(Dataset records)
········

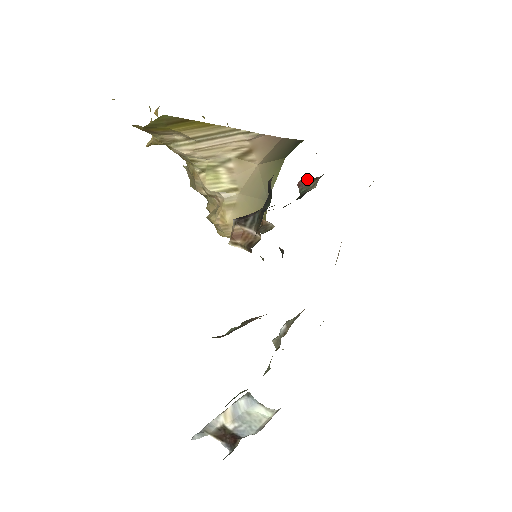
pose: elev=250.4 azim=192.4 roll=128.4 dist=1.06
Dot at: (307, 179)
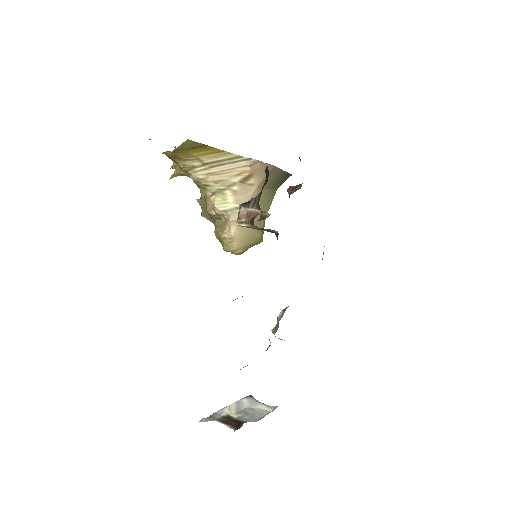
Dot at: (294, 186)
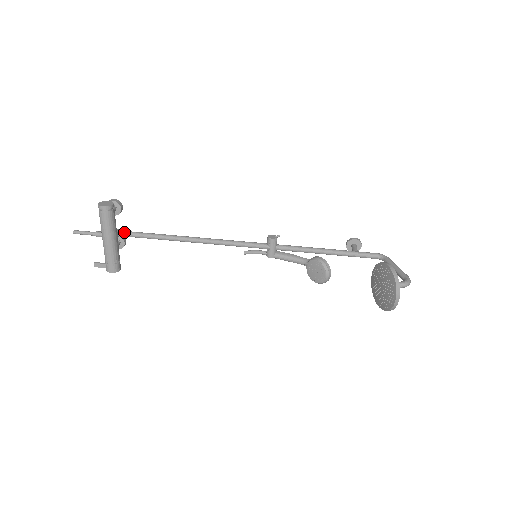
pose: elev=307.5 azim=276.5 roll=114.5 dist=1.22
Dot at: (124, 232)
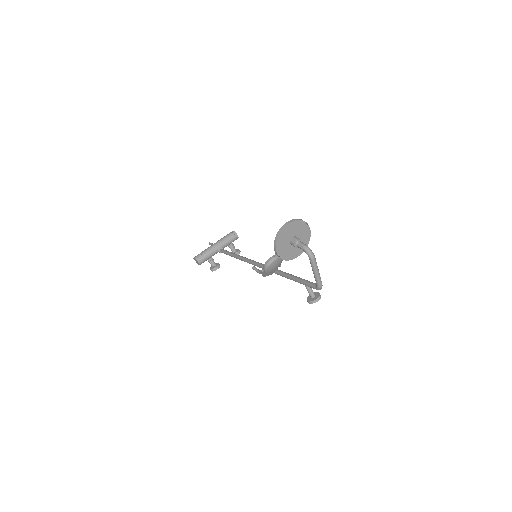
Dot at: occluded
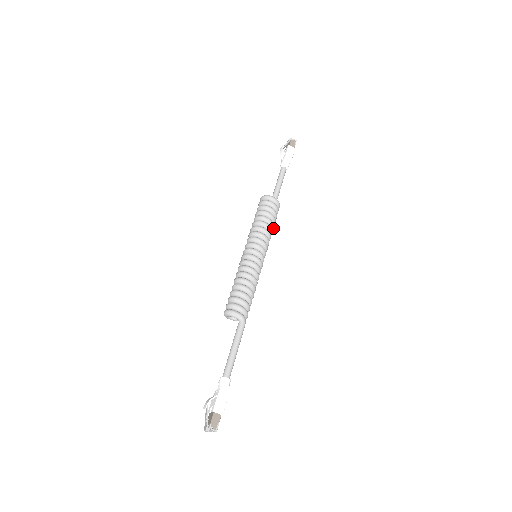
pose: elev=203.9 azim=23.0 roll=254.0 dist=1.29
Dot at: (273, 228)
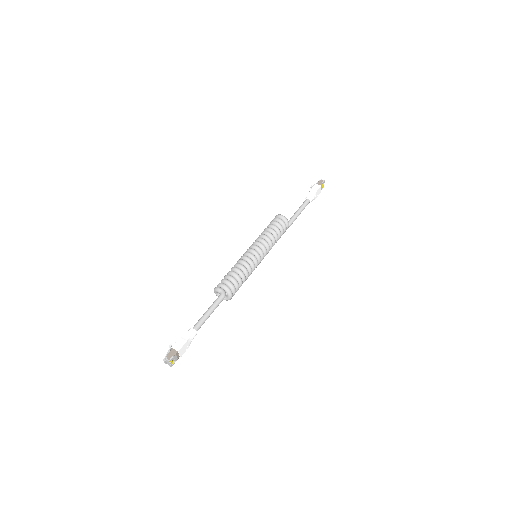
Dot at: (277, 237)
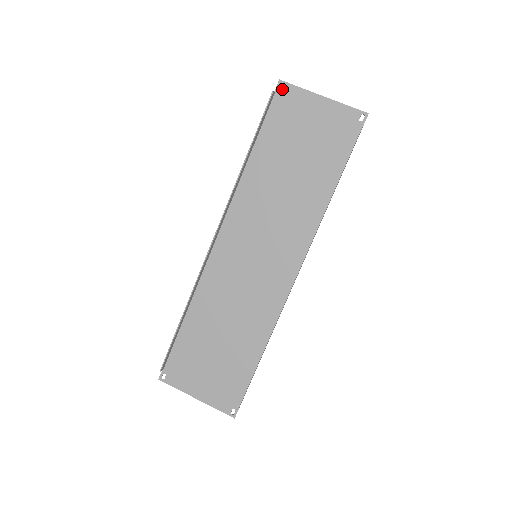
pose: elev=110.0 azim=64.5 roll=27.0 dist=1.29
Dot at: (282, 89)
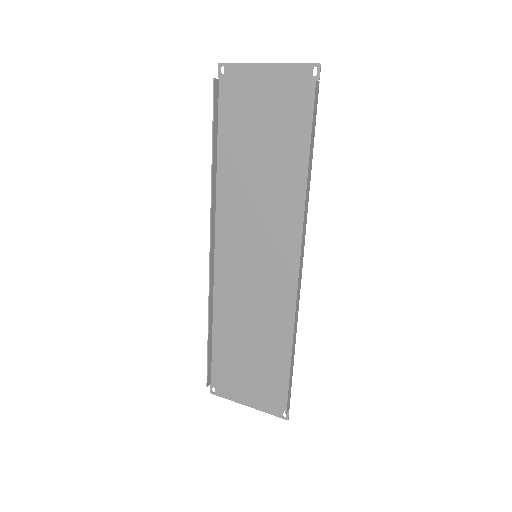
Dot at: (224, 72)
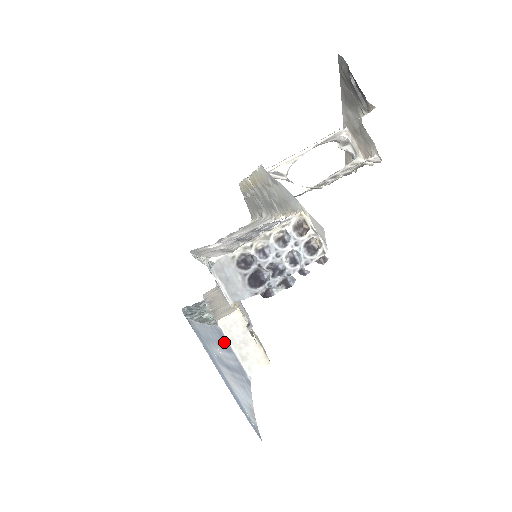
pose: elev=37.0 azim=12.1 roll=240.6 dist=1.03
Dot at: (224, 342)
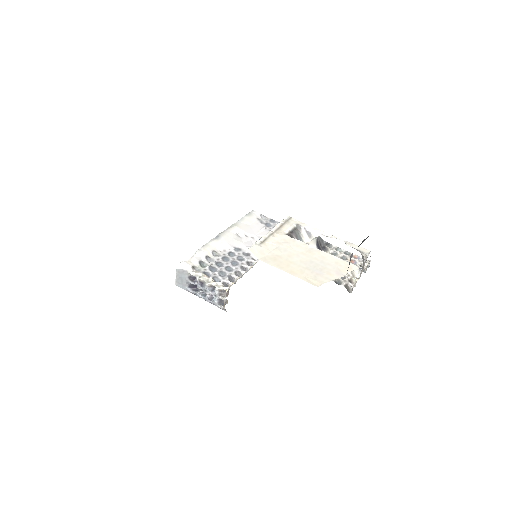
Dot at: occluded
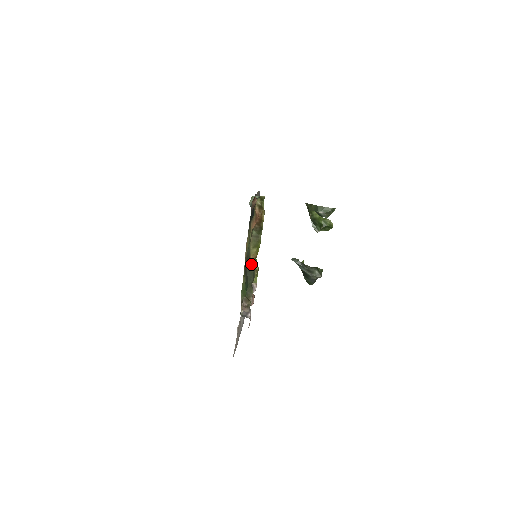
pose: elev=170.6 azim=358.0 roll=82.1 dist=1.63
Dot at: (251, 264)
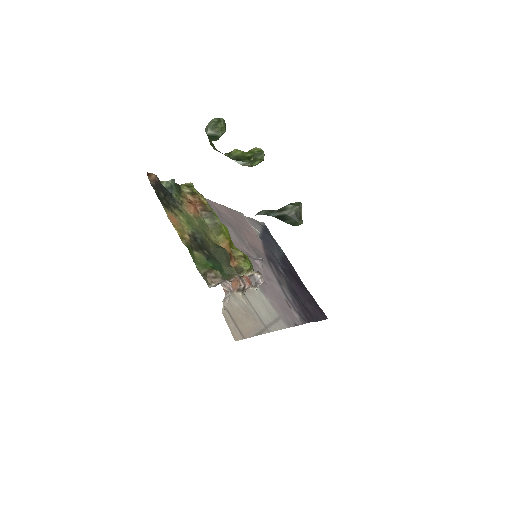
Dot at: (217, 247)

········

WHAT THE TASK REQUIRES: Rewrite all the records with each "pose" replaced by "view" and everything else unchanged. Leave the pictures out of your answer.

CORRECT RESPONSE:
view: elev=250.4 azim=192.4 roll=128.4 dist=1.06
Dot at: (307, 179)
Dot at: (294, 186)
view: elev=307.5 azim=276.5 roll=114.5 dist=1.22
Dot at: (124, 232)
Dot at: occluded
view: elev=203.9 azim=23.0 roll=254.0 dist=1.29
Dot at: (273, 228)
Dot at: (277, 237)
view: elev=110.0 azim=64.5 roll=27.0 dist=1.29
Dot at: (282, 89)
Dot at: (224, 72)
view: elev=37.0 azim=12.1 roll=240.6 dist=1.03
Dot at: (224, 342)
Dot at: occluded
view: elev=170.6 azim=358.0 roll=82.1 dist=1.63
Dot at: (251, 264)
Dot at: (217, 247)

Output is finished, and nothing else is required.